La reciente huelga de maquinistas en Renfe ha provocado la cancelación de siete trenes entre Valladolid y Madrid. Esta situación afecta a numerosos usuarios de la línea de alta velocidad, que se encontraron con poca anticipación ante los cambios en la programación de los trenes. La Asociación de Usuarios de Alta Velocidad de Valladolid ha registrado varias quejas de pasajeros que debían viajar a la capital española.

Renfe ha informado que estas cancelaciones son consecuencia del mantenimiento de la huelga activa por parte de tres sindicatos minoritarios. A pesar de que UGT, CCOO y SEMAF llegaron a un acuerdo para desconvocar la huelga, los sindicatos SFF-CGT, SF y Alferro han continuado con sus acciones, afectando así el servicio de la red ferroviaria en la región. Este parón ha dejado a cientos de viajeros pudorosos de las cancelaciones sin alternativas viables.
Los pasajeros del Avant Valladolid-Madrid, programado para las 6:23 de la mañana, fueron notificados de su cancelación con tan solo diez minutos de antelación. Otros trenes de la misma línea fueron igualmente cancelados con escaso tiempo de aviso. A las 11:30 horas, otro Avant fue anulado, y un Alvia programado para las 14:00 horas también se vio afectado. Estas informaciones han llegado a los usuarios a través de testimonios recogidos por la Asociación de Usuarios.
En el sentido inverso, también se registraron cuatro trenes cancelados de Madrid a Valladolid. Uno de estos trenes, un Alvia que salía a las 15:00 de Chamartín, quedó anulado, dejando a viajeros en la estación sin opción de regresar a casa. Las cancelaciones continuaron durante la tarde, con más servicios eliminados a las 17:30, 18:51 y 19:08 horas.
La comunidad de usuarios ha criticado la falta de información y la gestión de Renfe. Los pasajeros tuvieron que recurrir a las pantallas informativas en las estaciones para estar al tanto de las cancelaciones. Esta falta de previsión ha generado malestar entre los viajeros, que se sintieron desatendidos.
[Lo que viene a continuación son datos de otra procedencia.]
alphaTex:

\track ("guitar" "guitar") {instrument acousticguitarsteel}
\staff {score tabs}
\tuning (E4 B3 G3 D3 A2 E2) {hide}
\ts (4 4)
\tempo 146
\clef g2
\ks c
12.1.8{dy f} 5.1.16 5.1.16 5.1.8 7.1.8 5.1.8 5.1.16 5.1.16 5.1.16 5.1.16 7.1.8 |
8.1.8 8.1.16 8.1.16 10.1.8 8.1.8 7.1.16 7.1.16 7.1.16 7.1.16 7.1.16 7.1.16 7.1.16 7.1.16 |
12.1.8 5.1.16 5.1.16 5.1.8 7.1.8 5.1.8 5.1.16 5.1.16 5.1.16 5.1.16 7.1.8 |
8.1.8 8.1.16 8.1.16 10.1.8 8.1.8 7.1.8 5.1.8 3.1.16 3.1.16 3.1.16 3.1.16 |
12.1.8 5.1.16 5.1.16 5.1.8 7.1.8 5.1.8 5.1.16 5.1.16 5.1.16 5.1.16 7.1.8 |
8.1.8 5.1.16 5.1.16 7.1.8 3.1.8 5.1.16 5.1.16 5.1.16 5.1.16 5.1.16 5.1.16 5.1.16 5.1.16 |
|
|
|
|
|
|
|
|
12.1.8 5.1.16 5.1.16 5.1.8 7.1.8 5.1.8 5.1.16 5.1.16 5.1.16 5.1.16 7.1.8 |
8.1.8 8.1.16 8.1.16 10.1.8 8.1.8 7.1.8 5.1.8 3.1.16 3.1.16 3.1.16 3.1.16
El presidente de la Asociación de Usuarios AVE, Carlos Perfecto, mencionó que la gestión de la situación por parte de Renfe ha sido inadecuada, tildándola de despropósitos. Aunque entiende que los trabajadores tienen derecho a ejercer su huelga, considera que la falta de planificación por parte de la empresa ha dejado a muchos usuarios en una situación complicada.
A pesar de que Renfe afirma que el seguimiento de la huelga es bajo, con un 1,9 por ciento, las cancelaciones se siguen produciendo. La Asociación ha señalado que la falta de comunicación y de alternativas para los afectados es inaceptable. La situación sigue generando malestar mientras los usuarios buscan soluciones para moverse entre estas dos ciudades.
El contexto de la huelga continúa en desarrollo, con futuros acuerdos entre los sindicatos y el operador ferroviario pendientes de concretar.